British holiday resorts are great, but there's something ever so slightly depressing about them when it's just out of season, old couples clinging on to deckchairs in gale force winds, miserable rain, empty (dangerous) rides, tired, snotty nosed kids eating Ice Cream out of traditional habits, beggars wanting to finish the tray of chips you've just bought for £9.50 on the Pier. I enjoy the seaside though, don't get there enough. There's something dead soothing about the ocean and the fresh sea air. I could live there, all we have is a dirty river. Brighton is nice, I have no fondness for it's Northern counterpart of the same initial, it's a shithole, it's sleazy and from past experience nasty and dangerous. Brighton is trendy, laid back and there's a lot going on, there's hipsters, hobos, and a melting pot of easy going folk. You catch my drift.
The last time I visited Brighton must have been around a decade ago, my team, doing fairly well, beat Brighton at that awful Withdean stadium. Brighton now sit in the second tier, we just lost to Vauxhall Motors. So fuck football!
That took us a million years to get there, I'd recommend going via London Bridge, it only took us an hour, so three hours all in to get there from up North, albeit broken up by a few hours in the capital via that shouty woman in the ever excellent Regency Cafe in Pimlico.

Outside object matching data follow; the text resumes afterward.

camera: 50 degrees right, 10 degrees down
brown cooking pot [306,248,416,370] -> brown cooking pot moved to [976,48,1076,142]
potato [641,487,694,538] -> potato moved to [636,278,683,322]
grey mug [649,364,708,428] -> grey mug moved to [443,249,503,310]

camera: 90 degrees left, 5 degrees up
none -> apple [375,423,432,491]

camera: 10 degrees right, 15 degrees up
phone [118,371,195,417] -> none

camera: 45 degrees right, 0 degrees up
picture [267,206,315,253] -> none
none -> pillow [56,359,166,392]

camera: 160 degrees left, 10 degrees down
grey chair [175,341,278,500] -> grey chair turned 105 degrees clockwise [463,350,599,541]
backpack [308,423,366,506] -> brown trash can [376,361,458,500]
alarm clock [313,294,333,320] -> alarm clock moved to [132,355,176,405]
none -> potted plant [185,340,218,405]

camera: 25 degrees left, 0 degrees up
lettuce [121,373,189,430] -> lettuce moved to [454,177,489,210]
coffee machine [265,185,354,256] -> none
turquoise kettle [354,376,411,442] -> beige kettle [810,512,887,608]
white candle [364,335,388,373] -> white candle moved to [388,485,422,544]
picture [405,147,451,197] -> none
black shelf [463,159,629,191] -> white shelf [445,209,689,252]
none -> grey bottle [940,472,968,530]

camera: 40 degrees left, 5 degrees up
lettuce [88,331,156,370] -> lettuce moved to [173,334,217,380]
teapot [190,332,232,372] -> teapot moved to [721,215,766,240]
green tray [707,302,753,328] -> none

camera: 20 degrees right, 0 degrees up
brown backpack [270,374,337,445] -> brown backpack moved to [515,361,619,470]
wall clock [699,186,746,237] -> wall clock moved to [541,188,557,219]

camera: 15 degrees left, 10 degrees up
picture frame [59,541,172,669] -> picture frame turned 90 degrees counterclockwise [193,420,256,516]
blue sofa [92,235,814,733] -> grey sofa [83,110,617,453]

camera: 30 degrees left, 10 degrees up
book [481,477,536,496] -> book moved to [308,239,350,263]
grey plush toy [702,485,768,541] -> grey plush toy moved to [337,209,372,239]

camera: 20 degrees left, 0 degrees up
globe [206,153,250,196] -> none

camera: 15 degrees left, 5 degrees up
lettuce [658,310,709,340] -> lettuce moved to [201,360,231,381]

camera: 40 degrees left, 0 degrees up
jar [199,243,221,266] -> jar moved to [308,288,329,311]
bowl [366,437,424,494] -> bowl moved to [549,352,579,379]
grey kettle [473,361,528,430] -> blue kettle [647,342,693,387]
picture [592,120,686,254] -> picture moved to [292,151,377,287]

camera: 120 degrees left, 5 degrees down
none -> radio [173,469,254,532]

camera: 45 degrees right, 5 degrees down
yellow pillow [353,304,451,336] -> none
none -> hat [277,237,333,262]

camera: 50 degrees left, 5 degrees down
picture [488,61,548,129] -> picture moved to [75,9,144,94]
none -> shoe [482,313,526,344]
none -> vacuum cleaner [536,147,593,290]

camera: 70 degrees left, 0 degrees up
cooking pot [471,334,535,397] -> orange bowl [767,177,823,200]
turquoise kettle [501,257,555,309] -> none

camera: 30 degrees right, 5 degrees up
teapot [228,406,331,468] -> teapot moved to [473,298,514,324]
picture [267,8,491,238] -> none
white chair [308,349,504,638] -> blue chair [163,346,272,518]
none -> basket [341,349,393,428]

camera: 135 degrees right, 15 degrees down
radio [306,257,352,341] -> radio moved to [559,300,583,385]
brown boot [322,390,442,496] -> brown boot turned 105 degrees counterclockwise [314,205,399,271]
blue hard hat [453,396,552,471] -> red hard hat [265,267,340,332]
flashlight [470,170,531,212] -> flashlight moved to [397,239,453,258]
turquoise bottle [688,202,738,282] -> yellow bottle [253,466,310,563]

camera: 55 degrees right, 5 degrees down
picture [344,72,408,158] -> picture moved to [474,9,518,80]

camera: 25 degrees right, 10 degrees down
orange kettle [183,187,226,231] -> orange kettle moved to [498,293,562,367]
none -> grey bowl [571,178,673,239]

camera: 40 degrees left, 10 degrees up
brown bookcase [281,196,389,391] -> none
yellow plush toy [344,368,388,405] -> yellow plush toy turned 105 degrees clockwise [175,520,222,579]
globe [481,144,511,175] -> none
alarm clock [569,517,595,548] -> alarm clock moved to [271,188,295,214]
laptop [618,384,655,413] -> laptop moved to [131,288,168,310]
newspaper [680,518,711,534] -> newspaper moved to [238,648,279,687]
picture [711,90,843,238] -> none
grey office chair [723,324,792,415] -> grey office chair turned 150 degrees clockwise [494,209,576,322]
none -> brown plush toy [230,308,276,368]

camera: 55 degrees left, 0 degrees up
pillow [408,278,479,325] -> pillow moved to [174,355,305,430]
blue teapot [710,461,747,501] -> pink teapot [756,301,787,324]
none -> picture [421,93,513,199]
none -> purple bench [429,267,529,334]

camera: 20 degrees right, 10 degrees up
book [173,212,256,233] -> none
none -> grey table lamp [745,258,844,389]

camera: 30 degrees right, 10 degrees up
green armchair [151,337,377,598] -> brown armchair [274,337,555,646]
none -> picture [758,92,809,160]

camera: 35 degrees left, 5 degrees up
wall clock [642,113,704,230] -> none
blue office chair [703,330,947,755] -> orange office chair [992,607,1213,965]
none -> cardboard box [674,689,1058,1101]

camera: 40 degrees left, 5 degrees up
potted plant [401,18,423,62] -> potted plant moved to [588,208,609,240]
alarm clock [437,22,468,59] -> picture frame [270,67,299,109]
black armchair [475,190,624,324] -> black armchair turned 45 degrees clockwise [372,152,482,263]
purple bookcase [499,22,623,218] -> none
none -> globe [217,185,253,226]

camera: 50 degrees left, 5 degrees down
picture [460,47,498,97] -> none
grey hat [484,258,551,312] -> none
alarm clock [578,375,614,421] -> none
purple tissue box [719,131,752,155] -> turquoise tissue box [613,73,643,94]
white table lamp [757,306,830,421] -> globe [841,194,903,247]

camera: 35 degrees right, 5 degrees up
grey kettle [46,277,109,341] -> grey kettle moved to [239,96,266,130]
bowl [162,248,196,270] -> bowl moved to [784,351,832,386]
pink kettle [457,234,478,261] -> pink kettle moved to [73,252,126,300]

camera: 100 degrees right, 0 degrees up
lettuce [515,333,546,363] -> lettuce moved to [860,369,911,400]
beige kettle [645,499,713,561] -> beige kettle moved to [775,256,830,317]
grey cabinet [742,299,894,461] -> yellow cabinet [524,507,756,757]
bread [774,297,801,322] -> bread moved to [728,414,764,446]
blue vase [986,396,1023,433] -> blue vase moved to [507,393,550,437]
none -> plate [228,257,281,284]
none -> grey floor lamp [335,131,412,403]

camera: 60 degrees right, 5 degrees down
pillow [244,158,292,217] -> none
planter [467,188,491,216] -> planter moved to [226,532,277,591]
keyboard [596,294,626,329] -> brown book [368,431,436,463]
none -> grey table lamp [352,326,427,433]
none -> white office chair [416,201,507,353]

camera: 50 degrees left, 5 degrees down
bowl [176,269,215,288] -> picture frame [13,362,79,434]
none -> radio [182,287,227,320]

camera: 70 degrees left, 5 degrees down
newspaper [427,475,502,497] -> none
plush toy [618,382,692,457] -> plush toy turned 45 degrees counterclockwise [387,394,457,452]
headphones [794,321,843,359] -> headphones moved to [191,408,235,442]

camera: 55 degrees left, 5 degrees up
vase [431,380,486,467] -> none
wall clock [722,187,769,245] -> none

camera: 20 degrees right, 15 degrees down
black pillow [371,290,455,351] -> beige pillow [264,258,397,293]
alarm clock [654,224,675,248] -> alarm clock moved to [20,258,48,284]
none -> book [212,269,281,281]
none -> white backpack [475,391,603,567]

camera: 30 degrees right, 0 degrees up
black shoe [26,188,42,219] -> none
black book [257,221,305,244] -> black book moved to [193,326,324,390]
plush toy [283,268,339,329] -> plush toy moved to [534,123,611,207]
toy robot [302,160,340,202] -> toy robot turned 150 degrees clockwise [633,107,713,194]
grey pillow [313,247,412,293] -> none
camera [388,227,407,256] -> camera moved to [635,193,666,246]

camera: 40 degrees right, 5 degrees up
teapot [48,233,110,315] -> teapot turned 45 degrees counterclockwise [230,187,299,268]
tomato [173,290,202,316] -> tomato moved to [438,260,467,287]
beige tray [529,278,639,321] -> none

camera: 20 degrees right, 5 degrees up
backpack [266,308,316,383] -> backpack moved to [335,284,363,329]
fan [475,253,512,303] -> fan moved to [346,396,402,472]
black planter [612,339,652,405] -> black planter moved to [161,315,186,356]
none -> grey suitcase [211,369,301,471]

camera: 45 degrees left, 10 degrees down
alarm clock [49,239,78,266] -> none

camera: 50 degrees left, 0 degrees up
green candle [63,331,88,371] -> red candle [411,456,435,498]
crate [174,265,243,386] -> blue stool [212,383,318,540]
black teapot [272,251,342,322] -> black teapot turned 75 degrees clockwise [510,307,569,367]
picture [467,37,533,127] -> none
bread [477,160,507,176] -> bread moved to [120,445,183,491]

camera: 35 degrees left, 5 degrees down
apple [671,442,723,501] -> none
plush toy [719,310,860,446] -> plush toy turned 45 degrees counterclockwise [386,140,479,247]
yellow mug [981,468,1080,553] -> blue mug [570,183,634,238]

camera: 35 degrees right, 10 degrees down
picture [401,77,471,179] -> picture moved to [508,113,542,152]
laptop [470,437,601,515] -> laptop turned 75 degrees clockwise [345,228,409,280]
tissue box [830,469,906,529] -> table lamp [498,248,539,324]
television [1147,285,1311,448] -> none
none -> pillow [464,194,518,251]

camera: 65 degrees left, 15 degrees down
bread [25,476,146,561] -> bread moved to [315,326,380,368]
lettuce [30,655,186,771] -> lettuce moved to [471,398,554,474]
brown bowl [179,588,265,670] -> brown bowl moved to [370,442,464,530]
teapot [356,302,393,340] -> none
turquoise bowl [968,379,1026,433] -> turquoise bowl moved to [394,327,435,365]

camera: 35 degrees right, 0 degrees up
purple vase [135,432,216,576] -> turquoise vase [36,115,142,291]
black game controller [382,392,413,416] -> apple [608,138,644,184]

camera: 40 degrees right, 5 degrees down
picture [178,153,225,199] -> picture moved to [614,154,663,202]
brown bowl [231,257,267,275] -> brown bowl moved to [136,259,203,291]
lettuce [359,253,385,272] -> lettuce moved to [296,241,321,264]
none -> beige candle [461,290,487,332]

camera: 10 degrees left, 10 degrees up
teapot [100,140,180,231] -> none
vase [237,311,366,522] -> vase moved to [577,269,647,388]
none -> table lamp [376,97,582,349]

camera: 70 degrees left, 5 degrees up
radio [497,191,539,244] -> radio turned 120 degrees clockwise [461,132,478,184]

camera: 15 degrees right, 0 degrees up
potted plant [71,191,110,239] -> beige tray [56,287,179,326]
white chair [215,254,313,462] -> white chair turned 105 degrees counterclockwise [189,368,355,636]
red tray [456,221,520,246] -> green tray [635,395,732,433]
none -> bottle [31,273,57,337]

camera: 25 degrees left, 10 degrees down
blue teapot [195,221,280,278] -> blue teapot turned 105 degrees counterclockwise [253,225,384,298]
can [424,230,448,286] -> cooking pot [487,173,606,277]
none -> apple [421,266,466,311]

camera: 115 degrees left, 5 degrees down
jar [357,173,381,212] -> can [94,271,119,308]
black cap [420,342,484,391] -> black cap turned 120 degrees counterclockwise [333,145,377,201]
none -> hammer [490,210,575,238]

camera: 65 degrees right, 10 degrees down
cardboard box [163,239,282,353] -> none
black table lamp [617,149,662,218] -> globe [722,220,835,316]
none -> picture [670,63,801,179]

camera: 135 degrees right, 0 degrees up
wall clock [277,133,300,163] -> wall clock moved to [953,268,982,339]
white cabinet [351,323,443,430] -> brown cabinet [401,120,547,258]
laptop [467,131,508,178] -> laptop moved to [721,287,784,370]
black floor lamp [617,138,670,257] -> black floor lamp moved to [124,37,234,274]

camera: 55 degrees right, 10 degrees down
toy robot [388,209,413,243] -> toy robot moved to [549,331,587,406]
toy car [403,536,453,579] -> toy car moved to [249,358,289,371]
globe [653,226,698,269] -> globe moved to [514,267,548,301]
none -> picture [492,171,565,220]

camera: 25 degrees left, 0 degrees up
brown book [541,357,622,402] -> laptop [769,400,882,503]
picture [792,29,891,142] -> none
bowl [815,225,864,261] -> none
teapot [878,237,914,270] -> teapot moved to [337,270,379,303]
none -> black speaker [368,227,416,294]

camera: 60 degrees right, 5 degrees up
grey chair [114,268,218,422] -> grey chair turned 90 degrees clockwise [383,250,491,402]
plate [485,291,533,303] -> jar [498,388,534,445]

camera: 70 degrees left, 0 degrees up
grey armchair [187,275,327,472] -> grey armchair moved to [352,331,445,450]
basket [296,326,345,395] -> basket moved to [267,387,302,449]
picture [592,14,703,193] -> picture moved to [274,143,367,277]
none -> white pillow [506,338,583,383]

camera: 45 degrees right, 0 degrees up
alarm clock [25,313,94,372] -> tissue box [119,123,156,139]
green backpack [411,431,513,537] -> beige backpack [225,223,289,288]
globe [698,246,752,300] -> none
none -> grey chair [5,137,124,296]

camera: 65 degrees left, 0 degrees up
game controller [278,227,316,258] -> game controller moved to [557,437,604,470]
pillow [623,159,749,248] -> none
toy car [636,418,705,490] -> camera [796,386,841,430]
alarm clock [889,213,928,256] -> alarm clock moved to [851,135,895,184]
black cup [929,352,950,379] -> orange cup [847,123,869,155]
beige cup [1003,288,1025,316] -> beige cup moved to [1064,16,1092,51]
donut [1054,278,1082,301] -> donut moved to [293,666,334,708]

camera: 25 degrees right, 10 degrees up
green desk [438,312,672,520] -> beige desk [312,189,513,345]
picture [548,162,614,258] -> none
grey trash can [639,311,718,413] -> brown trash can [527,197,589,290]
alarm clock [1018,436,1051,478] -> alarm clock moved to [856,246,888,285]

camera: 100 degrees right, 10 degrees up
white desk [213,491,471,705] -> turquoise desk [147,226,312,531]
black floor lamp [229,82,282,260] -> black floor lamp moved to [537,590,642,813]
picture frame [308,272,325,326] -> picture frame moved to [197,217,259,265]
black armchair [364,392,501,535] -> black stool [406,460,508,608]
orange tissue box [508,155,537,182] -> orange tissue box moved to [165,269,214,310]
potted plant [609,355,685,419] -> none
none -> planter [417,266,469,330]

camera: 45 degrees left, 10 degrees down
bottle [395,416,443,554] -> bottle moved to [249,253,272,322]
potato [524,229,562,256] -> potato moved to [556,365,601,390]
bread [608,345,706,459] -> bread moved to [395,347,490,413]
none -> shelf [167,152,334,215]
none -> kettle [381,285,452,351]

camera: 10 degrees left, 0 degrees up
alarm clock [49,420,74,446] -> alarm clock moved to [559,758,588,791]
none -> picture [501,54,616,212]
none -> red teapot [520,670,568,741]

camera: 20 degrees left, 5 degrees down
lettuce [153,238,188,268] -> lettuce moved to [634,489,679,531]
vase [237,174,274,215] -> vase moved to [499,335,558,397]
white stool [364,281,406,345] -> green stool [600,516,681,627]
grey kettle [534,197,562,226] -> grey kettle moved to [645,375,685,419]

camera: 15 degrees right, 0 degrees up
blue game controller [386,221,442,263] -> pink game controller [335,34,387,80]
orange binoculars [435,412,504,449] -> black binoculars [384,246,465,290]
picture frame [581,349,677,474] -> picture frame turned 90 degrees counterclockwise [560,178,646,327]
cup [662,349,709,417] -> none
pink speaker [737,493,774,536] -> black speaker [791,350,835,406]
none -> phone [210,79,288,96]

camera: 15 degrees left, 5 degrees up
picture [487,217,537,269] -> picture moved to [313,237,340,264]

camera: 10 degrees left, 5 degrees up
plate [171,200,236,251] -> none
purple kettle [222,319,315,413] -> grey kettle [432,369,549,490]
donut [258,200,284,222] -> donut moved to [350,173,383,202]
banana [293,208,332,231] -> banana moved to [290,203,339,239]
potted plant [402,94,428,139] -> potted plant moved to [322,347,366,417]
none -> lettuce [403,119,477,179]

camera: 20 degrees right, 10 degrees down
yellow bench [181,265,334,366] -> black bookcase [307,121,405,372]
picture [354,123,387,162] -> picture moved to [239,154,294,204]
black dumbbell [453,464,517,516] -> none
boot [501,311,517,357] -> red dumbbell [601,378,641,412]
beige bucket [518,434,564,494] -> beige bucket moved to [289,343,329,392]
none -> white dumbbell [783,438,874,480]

The basis of this weekend trip was a gathering of likeminded 'Connoisseurs'. Basically, men off the internet (our forum) meet up in random towns and cities, a few times a year and get slowly drunk. A friend of ours came over from Italy for his 40th, so we all congregated at the seaside for an all dayer and as long as the night would last too. Landlords braced themselves for an invasion of CAMRA men with cameras, beards, nice coats and shoes as they strutted their stuff in Sussex. A good day was had, which finished with a handful of us looking for the 'Bellboy' hotel on the seafront at 3 in the morning, like you do. You know you've had a good time when you still feel horrible come the following Wednesday, it's all worth it though.
Above, The Prince Albert, an original protected 'Banksy' piece, the kissing coppers, sits framed amongst some famous, if ever so slightly warped faces. Better than I could do though, like.
Friday night was a washout, literally, my Wallabees and jeans are still wet now, it pissed down as biting winds battered my face, tea in Harry Ramsdens was followed by a very wet pub crawl, starting in Brighton's answer to the Blue Oyster (by accident) via the Craft Beer Co (by default) and finishing at the crap club beneath our hotel. Saturday, a pre drawn up [geeky] pub crawl as around 25 of us from all over met up and did the 'Laines'. The day passed by quickly, too quickly really, and as we finished up at a bar sat right on the beach, I decided to go for a pissed paddle in the English Channel at one o'clock in the morning, like you do.
That pebbly beach is perilous to anyone, not least when you've had about nineteen pints, why can't it be sand like any other beach? My feet still ache now, I somehow managed to stay on my feet and keep my 6876 Brecon as dry as it had kept me all day, so happy days. We finished off in the slightly surreal 24 hour Cafe 'Buddies', a load of drunken zombies eating Full English breakfasts at 2:30am, with bouncers on the door. Mental!
A Sunday stroll saw loads of mods and rockers converging along the seafront, as they probably do every other Sunday, I guess. Time changes things, so none of them were kicking seven shades of shit out of eachother as I thought in my head, they might. Instead, they all at outside Burger King and listened to Radio One on a wireless, together. Lots of varied scooters on show, many displaying loads of nice chrome, headlights and mirror combinations, and, it has to be said one or two of those over the top divvy mods with those pathetic Terrahawks haircuts.
As we're big fans of the cult film Quadrophenia, who isn't? it wouldn't be right to not pay the famous passage a visit, situated between two shops off East St along the main drag . A lot has changed since Phil Daniels and Leslie Ash sneaked away from the Police and had a quick stand up bonk. But, as passages go, not a lot can be changed and not a lot has, so being a film geek I was in some kind of element. Visiting Scooter Clubs had paid tribute in graffiti form, some others with stickers! A personal highlight the day before was our friend, a very attractive Italian modette, asking me to recreate 'Jimmy and Steph', no, not literally. But it was fun while it lasted and I'll cherish the photos!